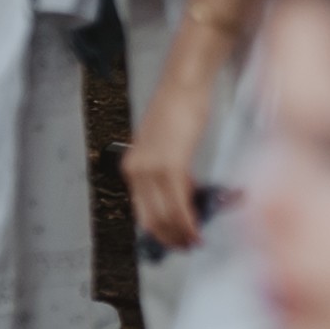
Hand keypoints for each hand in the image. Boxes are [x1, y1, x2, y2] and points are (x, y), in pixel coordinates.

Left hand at [128, 52, 217, 252]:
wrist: (184, 82)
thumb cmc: (179, 106)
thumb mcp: (166, 144)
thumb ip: (168, 170)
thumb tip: (184, 197)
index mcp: (132, 167)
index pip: (142, 211)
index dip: (159, 230)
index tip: (175, 239)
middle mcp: (136, 171)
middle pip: (150, 220)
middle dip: (170, 238)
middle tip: (187, 246)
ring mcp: (151, 169)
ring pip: (165, 216)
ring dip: (181, 233)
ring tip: (196, 241)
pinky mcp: (171, 165)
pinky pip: (178, 203)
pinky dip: (188, 220)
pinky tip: (197, 228)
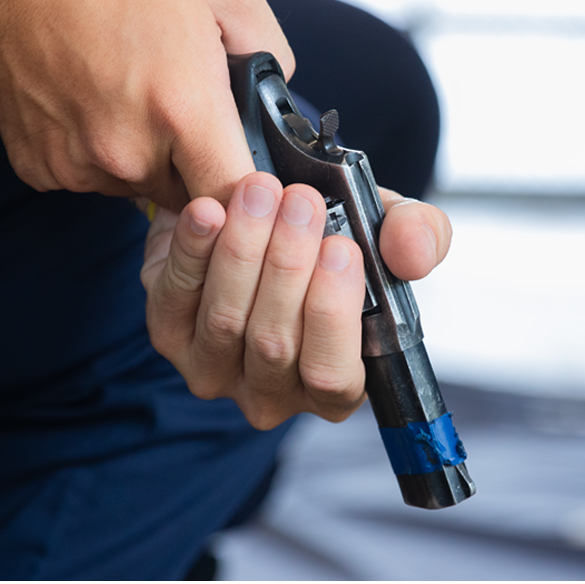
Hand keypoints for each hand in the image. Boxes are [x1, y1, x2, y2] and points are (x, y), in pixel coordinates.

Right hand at [0, 0, 291, 208]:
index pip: (237, 200)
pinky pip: (88, 176)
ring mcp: (78, 167)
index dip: (250, 194)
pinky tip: (88, 98)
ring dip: (144, 157)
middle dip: (197, 163)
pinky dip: (96, 150)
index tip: (250, 172)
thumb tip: (273, 98)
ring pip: (136, 188)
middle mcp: (129, 155)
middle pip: (189, 198)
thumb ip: (269, 48)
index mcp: (183, 112)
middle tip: (182, 104)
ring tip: (128, 89)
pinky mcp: (40, 170)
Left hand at [141, 176, 451, 427]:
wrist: (259, 212)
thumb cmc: (330, 238)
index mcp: (332, 385)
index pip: (332, 379)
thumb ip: (417, 236)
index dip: (333, 315)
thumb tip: (415, 254)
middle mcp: (270, 392)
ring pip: (224, 322)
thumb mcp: (384, 230)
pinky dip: (191, 250)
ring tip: (260, 191)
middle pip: (273, 344)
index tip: (339, 248)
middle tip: (300, 201)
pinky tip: (207, 210)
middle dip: (287, 266)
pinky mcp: (167, 335)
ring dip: (243, 250)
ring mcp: (213, 370)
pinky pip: (175, 297)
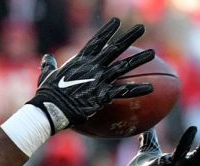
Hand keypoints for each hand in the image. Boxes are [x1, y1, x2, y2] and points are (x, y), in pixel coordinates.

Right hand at [26, 17, 154, 132]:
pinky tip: (150, 88)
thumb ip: (49, 66)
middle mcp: (93, 67)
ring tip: (152, 52)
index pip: (97, 41)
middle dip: (129, 37)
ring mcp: (99, 80)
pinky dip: (137, 90)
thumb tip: (46, 58)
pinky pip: (123, 92)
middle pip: (115, 48)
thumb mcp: (47, 76)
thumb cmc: (47, 94)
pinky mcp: (103, 95)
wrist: (52, 109)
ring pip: (123, 66)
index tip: (117, 22)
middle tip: (141, 28)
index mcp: (80, 61)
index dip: (107, 31)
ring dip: (139, 59)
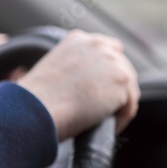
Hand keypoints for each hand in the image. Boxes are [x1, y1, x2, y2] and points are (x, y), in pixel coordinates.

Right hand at [16, 30, 139, 140]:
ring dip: (119, 105)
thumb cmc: (37, 99)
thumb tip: (85, 87)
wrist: (38, 108)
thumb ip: (74, 70)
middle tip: (104, 109)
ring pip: (127, 88)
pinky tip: (109, 128)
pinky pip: (129, 105)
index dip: (106, 71)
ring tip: (105, 122)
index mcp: (79, 39)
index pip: (106, 50)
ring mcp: (114, 61)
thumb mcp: (53, 72)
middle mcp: (98, 45)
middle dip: (115, 88)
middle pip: (122, 67)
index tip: (101, 89)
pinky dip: (121, 118)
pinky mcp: (123, 80)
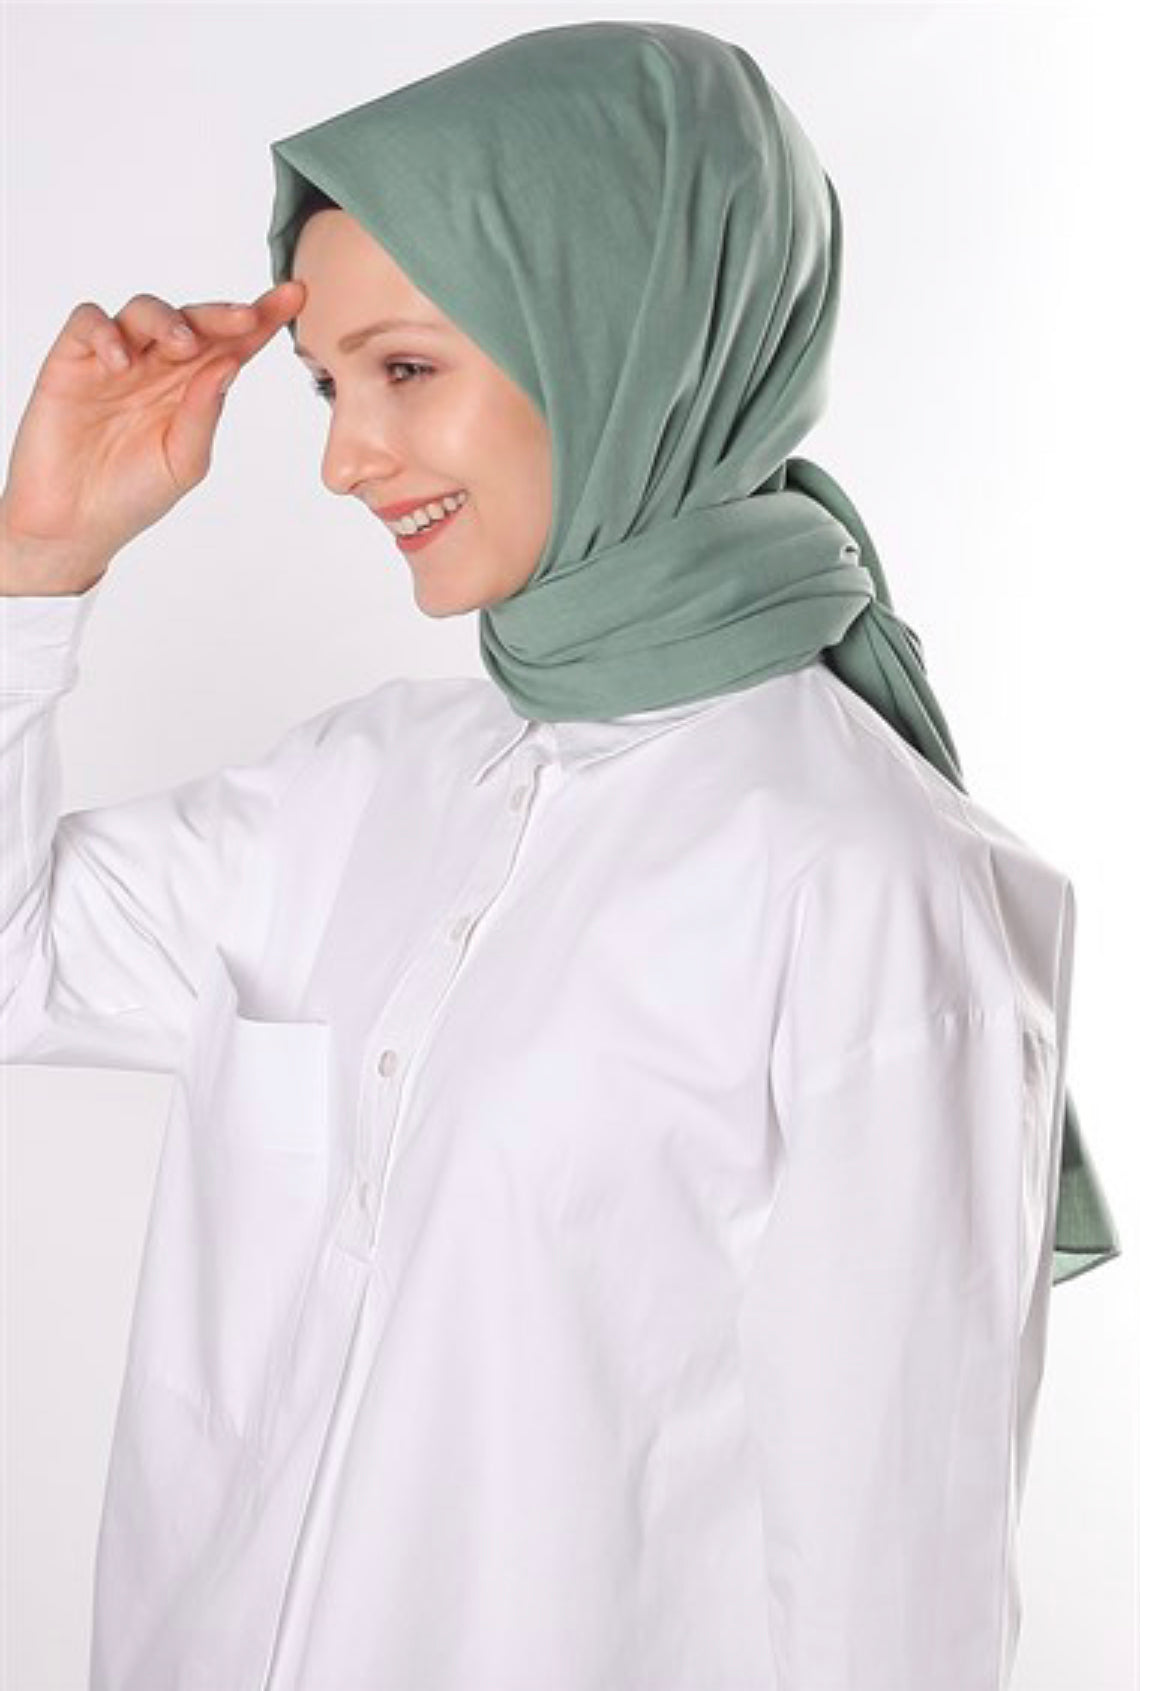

_WHAT IS BEING ASKED:_ Output the material above exactly, without pictures.

_SOLUTION TO THE EXERCISE:_
Hand keypoints for each hand in the image. Boxes are [x1, y1, x2, y2] and points are (x, y), in pixel coordinates.

Left hand at [128, 52, 217, 252]:
wrist: (184, 82)
thumb cmc: (179, 106)
thumb mcp: (166, 144)
thumb ip: (168, 170)
thumb tip: (184, 197)
index mcp: (132, 167)
index pip: (142, 211)
index dip: (159, 230)
index tip: (175, 239)
middle mcp: (136, 171)
middle pip: (150, 220)
middle dip: (170, 238)
middle tip: (187, 246)
ring mcp: (151, 169)
ring pip: (165, 216)
ring dip: (181, 233)
ring tip: (196, 241)
pinky mcp: (171, 165)
pinky pip: (178, 203)
pinky dip: (188, 220)
pinky tip: (197, 228)
Hand keypoints for each hand in the image. Boxes are [x1, y1, x2, y2] and points are (x, y), in pixel coordinates.

Right hand at [0, 0, 291, 208]:
index pip: (237, 200)
pinky pip: (88, 176)
ring mcp: (78, 167)
index dip: (250, 194)
pinky tip: (88, 98)
ring dip: (144, 157)
middle dip: (197, 163)
pinky dip: (96, 150)
index tip: (250, 172)
thumb tip: (273, 98)
ring pip: (136, 188)
middle mcp: (129, 155)
middle pip: (189, 198)
thumb ip: (269, 48)
index mcp: (183, 112)
middle tip: (182, 104)
ring tip: (128, 89)
pinky mcp: (40, 170)
Left hand at [141, 176, 451, 427]:
wrist: (259, 212)
thumb cmc: (330, 238)
index mcp: (332, 385)
index pip: (332, 379)
thumb ip: (417, 236)
index dip: (333, 315)
thumb tip: (415, 254)
middle mcp: (270, 392)
ring pip: (224, 322)
thumb mcp: (384, 230)
pinky dip: (191, 250)
ring tip: (260, 191)
middle pip: (273, 344)
index tip: (339, 248)
middle tip: (300, 201)
pinky tip: (207, 210)
middle dip: (287, 266)
pinky mcp: (167, 335)
ring dip: (243, 250)
ring mcp: (213, 370)
pinky pip: (175, 297)
Hand keypoints for each hand in the image. Boxes are [x1, y1, x2, y2] and points are (x, y), in pixel coordinates.

Right hand at [26, 17, 154, 132]:
pinky tip: (150, 88)
thumb ip: (49, 66)
middle mcp: (93, 67)
ring tip: (152, 52)
index pip: (97, 41)
middle dip: (129, 37)
ring mcp: (99, 80)
pinky dip: (137, 90)
thumb tip: (46, 58)
pinky pip: (123, 92)
middle pip: (115, 48)
thumb mcp: (47, 76)
thumb cmc: (47, 94)
pinky mcp: (103, 95)
wrist: (52, 109)
ring pip: (123, 66)
index tip: (117, 22)
middle tip: (141, 28)
index mcp: (80, 61)
index dip: (107, 31)
ring dip: (139, 59)
Hand keypoints for each hand in the image. Boxes are [x1, y1, x2, y2] and points are (x, y), in pixel coordinates.

Right hand at [16, 30, 139, 140]:
ring dip: (119, 105)
thumb cmc: (37, 99)
thumb tip: (85, 87)
wrist: (38, 108)
thumb ip: (74, 70)
middle tip: (104, 109)
ring pip: (127, 88)
pinky tip: (109, 128)
pinky pip: (129, 105)
index dip: (106, 71)
ring tip: (105, 122)
index mcp: (79, 39)
index pip: (106, 50)
ring mcp: (114, 61)
thumb mcp: (53, 72)
middle mcp: (98, 45)
middle dip: (115, 88)
middle pip: (122, 67)
index tip: (101, 89)
pinky dip: (121, 118)
pinky mcp: (123, 80)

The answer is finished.